Stretch topics for senior+ rounds
- How to handle a 5000-object document.
- How to support undo/redo with collaboration.
- How to handle permissions (read-only collaborators, view-only links).
- How to implement comments anchored to specific objects.
- How to support animations / interactive prototypes (Figma’s prototype mode).
- How to design the export pipeline (PNG, SVG, PDF).
What scores well
- Picking CRDTs over OT for the right reasons.
- Separating document state, presence state, and ephemeral UI state with appropriate sync models.
- Articulating the canvas rendering tradeoff (SVG vs Canvas vs WebGL) with reasoning about scale.
- Discussing the offline / reconnect story explicitly.
- Thinking about performance at the multi-thousand-object scale.
What scores poorly
- Generic “use Redux for state” without depth.
- Ignoring conflict resolution.
- Not distinguishing real-time channels (WebSocket) from data channels (HTTP/REST).
- Treating the rendering layer as if it’s just React DOM.
- Forgetting that latency tolerance for cursor sync is much tighter than for object edits.
How to prepare
- Read about CRDTs (Yjs and Automerge are the canonical libraries; their docs are educational).
- Read about Figma’s actual architecture (their engineering blog has multiple posts on multiplayer).
- Read about WebGL rendering basics if you’re targeting Figma specifically.
- Practice the design end-to-end on a whiteboard or in a doc, walking through every section narrating tradeoffs.
Frequently Asked Questions
Is this question only at Figma?
No.
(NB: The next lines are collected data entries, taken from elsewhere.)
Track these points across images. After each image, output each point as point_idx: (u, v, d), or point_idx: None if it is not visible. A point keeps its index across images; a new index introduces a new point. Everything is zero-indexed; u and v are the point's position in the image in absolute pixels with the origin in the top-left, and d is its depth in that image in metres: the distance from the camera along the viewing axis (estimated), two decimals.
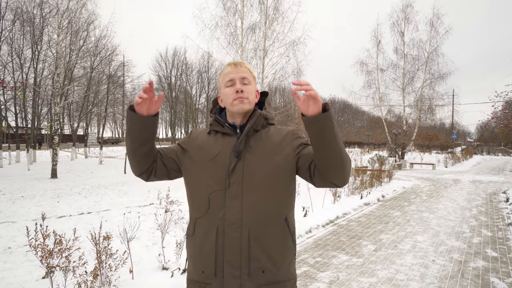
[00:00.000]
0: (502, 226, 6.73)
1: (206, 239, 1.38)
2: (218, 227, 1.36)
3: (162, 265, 4.10)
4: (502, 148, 50.86)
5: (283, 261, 1.39)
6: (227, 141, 1.43)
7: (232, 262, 1.34)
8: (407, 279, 4.06)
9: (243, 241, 1.33)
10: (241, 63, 1.47)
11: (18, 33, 20.84)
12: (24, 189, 11.04)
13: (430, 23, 24.30)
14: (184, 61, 42.73)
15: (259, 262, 1.34)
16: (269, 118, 1.50)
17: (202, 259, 1.39)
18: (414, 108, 25.57)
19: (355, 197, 9.64)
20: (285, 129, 1.49)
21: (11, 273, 4.06)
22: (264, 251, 1.34)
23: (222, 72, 1.49)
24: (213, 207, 1.38)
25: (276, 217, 1.38)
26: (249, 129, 1.41)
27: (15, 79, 21.26)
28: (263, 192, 1.36)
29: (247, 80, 1.45)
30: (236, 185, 1.36)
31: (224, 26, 17.05)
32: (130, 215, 7.17)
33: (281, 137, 1.44)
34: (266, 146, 1.41)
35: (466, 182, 14.31)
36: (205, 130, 1.55)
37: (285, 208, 1.41)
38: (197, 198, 1.44)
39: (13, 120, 21.84)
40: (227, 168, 1.38)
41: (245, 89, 1.43)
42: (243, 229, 1.34)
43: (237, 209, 1.35)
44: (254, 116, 1.43)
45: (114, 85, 26.34)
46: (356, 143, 59.07)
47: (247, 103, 1.43)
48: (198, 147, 1.48)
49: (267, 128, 1.48)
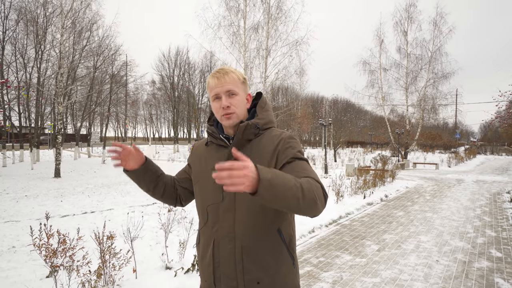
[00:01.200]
0: (506, 226, 6.69)
1: (206, 251, 1.44)
2: (215, 240, 1.40)
3: (166, 265, 4.10)
4: (506, 148, 50.58)
5: (278, 272, 1.37)
6: (221, 154, 1.45)
7: (228, 274, 1.36)
8: (411, 279, 4.04)
9: (236, 253, 1.35)
10: (225, 72, 1.41)
11: (22, 33, 20.94)
12: (28, 188, 11.09)
13: (433, 22, 24.21)
14: (187, 60, 42.74)
15: (252, 274, 1.34)
16: (262, 124, 1.45)
17: (204, 269, 1.46)
18: (417, 107, 25.48)
19: (358, 197, 9.62)
20: (278, 136, 1.42)
21: (15, 272, 4.08)
22: (257, 263, 1.34)
23: (208, 85, 1.45)
24: (210, 219, 1.42)
25: (267, 228, 1.36)
26: (237, 142, 1.40)
27: (18, 79, 21.38)
28: (254, 203, 1.34)
29: (234, 91, 1.41)
30: (228, 198, 1.37)
31: (227, 25, 17.07)
32: (133, 214, 7.18)
33: (273, 146, 1.39)
34: (258, 157, 1.37)
35: (470, 182, 14.24)
36: (204, 142, 1.57)
37: (277, 219, 1.38)
38: (199, 210, 1.51)
39: (17, 120, 21.94)
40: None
41: (231, 103, 1.40)
42: (236, 242, 1.35)
43: (229, 222, 1.37)
44: (240, 129, 1.39)
45: (117, 85, 26.40)
46: (359, 143, 58.98)
47: (235, 117, 1.41)
48: (198, 160, 1.54)
49: (260, 136, 1.44)
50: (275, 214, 1.38)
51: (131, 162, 1.47)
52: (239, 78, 1.44)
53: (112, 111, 29.69)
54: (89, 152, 28.62)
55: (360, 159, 27.41)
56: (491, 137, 67.37)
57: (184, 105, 41.26)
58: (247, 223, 1.35)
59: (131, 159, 1.47)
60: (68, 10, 14.78)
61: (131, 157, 1.46)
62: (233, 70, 1.45)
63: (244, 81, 1.47)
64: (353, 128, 64.17)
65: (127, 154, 1.45)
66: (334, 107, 64.09)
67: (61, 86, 14.63)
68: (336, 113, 60.32)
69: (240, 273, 1.35)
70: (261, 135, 1.44)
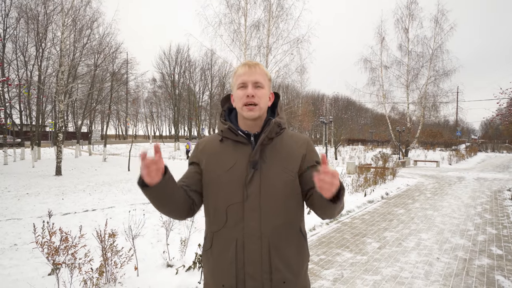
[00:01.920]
0: (507, 224, 6.69)
1: (225, 253, 1.36)
2: (238, 240, 1.34)
3: (167, 262, 4.12)
4: (506, 145, 50.50)
5: (301, 270, 1.40)
6: (242, 151, 1.39)
7: (253, 275, 1.32)
8: (412, 276, 4.05)
9: (263, 253, 1.32)
10: (256, 64, 1.42)
11: (23, 31, 20.94)
12: (29, 186, 11.12)
13: (434, 20, 24.16)
14: (188, 58, 42.67)
15: (280, 273, 1.33)
16: (282, 124, 1.46)
17: (222, 273, 1.36)
18: (418, 105, 25.47)
19: (359, 194, 9.63)
20: (300, 137, 1.48)
21: (17, 270, 4.10)
22: (284, 262, 1.34)
23: (236, 72, 1.43)
24: (231, 220, 1.35)
25: (292, 226, 1.38)
26: (263, 139, 1.38)
27: (19, 77, 21.37)
28: (280, 202, 1.35)
29: (261, 84, 1.40)
30: (253, 196, 1.34)
31: (227, 23, 17.04)
32: (134, 212, 7.20)
33: (296, 146, 1.43)
34: (281, 155, 1.39)
35: (471, 180, 14.24)
36: (216, 138, 1.47)
37: (298, 218, 1.42)
38: (214, 211, 1.40)
39: (18, 118, 21.96)
40: (243, 180, 1.35)
41: (256, 94, 1.38)
42: (262, 241, 1.32)
43: (256, 221, 1.33)
44: (269, 126, 1.39)
45: (117, 83, 26.40)
46: (359, 141, 58.90)
47: (257, 110, 1.38)
48: (212, 157, 1.42)
49: (280, 135, 1.45)
50: (297, 212, 1.40)
51: (154, 172, 1.17)
52: (267, 74, 1.45)
53: (113, 109, 29.69)
54: (90, 150, 28.67)
55: (361, 157, 27.42)
56: (492, 134, 67.27)
57: (184, 103, 41.25)
58: (274, 221, 1.34)
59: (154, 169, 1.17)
60: (69, 7, 14.78)
61: (154, 165, 1.16)
62: (262, 65, 1.46)
63: (270, 79, 1.48)
64: (354, 126, 64.10)
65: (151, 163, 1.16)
66: (335, 105, 63.97)
67: (62, 84, 14.64)
68: (337, 111, 60.18)
69: (266, 273, 1.32)
70: (281, 135, 1.45)
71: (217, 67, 43.84)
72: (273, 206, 1.34)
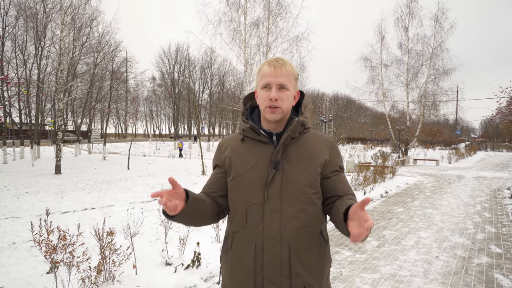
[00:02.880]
0: (506, 222, 6.69)
1: (244, 255, 1.33)
2: (257, 242, 1.30)
3: (166, 261, 4.11)
4: (506, 144, 50.54)
5: (323, 275, 1.35)
6: (263, 151, 1.35)
7: (272, 279, 1.28)
8: (411, 275, 4.05)
9: (283, 257, 1.28)
10: (282, 64, 1.35)
11: (22, 29, 20.89)
12: (29, 184, 11.12)
13: (434, 18, 24.14)
14: (187, 57, 42.62)
15: (300, 278, 1.29)
16: (306, 123, 1.41)
17: (240, 275, 1.34)
18: (418, 104, 25.46)
19: (358, 193, 9.62)
20: (324, 138, 1.43)
21: (16, 268, 4.09)
22: (305, 266, 1.30)
23: (261, 70, 1.38)
24: (251, 221, 1.32)
25: (313, 229, 1.33)
26: (286, 138, 1.33)
27: (18, 75, 21.34)
28: (301, 204, 1.30)
29: (286, 86, 1.34)
30: (275, 197, 1.30)
31: (227, 21, 17.02)
32: (133, 210, 7.19)
33: (320, 146, 1.39)
34: (304, 155, 1.35)
35: (470, 178, 14.24)
36: (237, 137, 1.45)
37: (320, 220, 1.37)
38: (234, 212, 1.38)
39: (17, 116, 21.94)
40: (264, 180, 1.31)
41: (280, 97, 1.32)
42: (283, 244, 1.28)
43: (276, 223, 1.29)
44: (292, 124, 1.34)
45: (117, 81, 26.37)
46: (359, 139, 58.92)
47: (279, 113, 1.34)
48: (234, 157, 1.40)
49: (305, 135, 1.40)
50: (319, 214, 1.35)
51: (176, 201, 1.17)
52: (293, 73, 1.38)
53: (112, 107, 29.69)
54: (89, 149, 28.66)
55: (360, 155, 27.42)
56: (492, 133, 67.31)
57: (184, 102, 41.20)
58: (295, 224, 1.29)
59: (175, 198, 1.17)
60: (68, 6, 14.75)
61: (174, 196, 1.17)
62: (290, 64, 1.39)
63: (297, 78, 1.42)
64: (354, 124, 64.14)
65: (172, 195, 1.16)
66: (335, 103, 64.02)
67: (61, 83, 14.62)
68: (337, 110, 60.25)
69: (286, 278, 1.28)
70: (305, 134, 1.40)
71: (216, 66, 43.80)
72: (295, 208, 1.30)
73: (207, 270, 3.98)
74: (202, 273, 3.90)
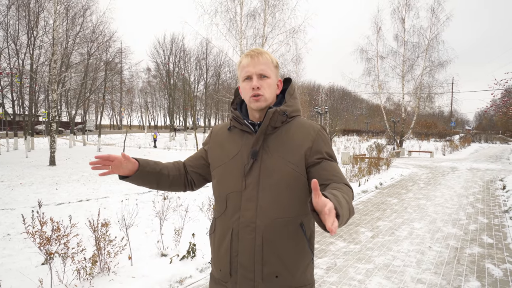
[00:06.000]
0: (498, 213, 6.78)
1: (223, 240, 1.38)
2: (233, 229, 1.34)
3: (161, 252, 4.13)
4: (500, 136, 50.98)
5: (298, 267, 1.35)
6: (247, 140, 1.38)
7: (245, 265, 1.32)
8: (404, 265, 4.10)
9: (256, 245, 1.31)
10: (259, 53, 1.36)
11: (14, 18, 20.51)
12: (23, 176, 11.04)
13: (431, 10, 24.06)
14: (182, 47, 42.25)
15: (272, 267, 1.31)
16: (290, 112, 1.39)
17: (219, 258, 1.40)
18: (413, 96, 25.51)
19: (353, 184, 9.68)
20: (309, 124, 1.40)
21: (10, 260, 4.08)
22: (277, 256, 1.31)
23: (240, 63, 1.39)
24: (230, 208, 1.36)
25: (290, 221, 1.32)
26: (264, 129, 1.34)
27: (11, 66, 21.04)
28: (278, 194, 1.30)
29: (266, 73, 1.35)
30: (251, 187, 1.32)
31: (223, 12, 16.81)
32: (128, 202, 7.19)
33: (303, 135, 1.35)
34: (285, 145, 1.33)
35: (464, 170, 14.37)
36: (226, 126, 1.49)
37: (300, 213, 1.34)
38: (217, 197, 1.44)
39: (10, 107, 21.69)
40: (243, 169, 1.34)
41: (262, 85, 1.34)
42: (257, 232, 1.30)
43: (251, 211, 1.31)
44: (267, 115, 1.33)
45: (111, 72, 26.11)
46: (354, 131, 59.06)
47: (263, 100, 1.35)
48: (220, 145, 1.46)
49: (288, 124, 1.38)
50: (300, 207, 1.33)
51: (124, 169, 1.37)
52: (272, 61, 1.39)
53: (107, 98, 29.43)
54: (84, 140, 28.48)
55: (355, 147, 27.51)
56: (486, 125, 67.80)
57: (179, 93, 40.97)
58: (270, 214, 1.30)
59: (123, 167, 1.36)
60: None
61: (123, 165, 1.36)
62: (267, 52, 1.39)
63: (277, 66, 1.42)
64: (349, 116, 64.24)
65: (118, 164, 1.35)
66: (331, 95, 63.97)
67: (55, 73, 14.44)
68: (332, 101, 60.25)
69: (258, 265, 1.31)
70: (289, 123, 1.38)
71: (212, 57, 43.56)
72: (271, 198, 1.30)
73: (203, 261, 4.00)
74: (197, 264, 3.92)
Notion, Linear, design-tool startups, and any company building collaborative editing asks versions of it. Even general frontend interviews use it as a system design probe.
Is OT outdated?
Not outdated, but less suited for arbitrary document structures. Google Docs still uses OT for plain text. CRDTs are the modern choice for richer structures.
Do I need to know WebGL?
For senior frontend at Figma yes. For senior frontend elsewhere, the high-level tradeoff (when to use canvas vs WebGL) is enough.
How long does this discussion run?
60 minutes is typical. The discussion can comfortably fill that time at senior+ levels.
Can I use a CRDT library?
For production yes (Yjs, Automerge). For the interview, you should articulate the underlying concepts; you do not need to implement the CRDT yourself.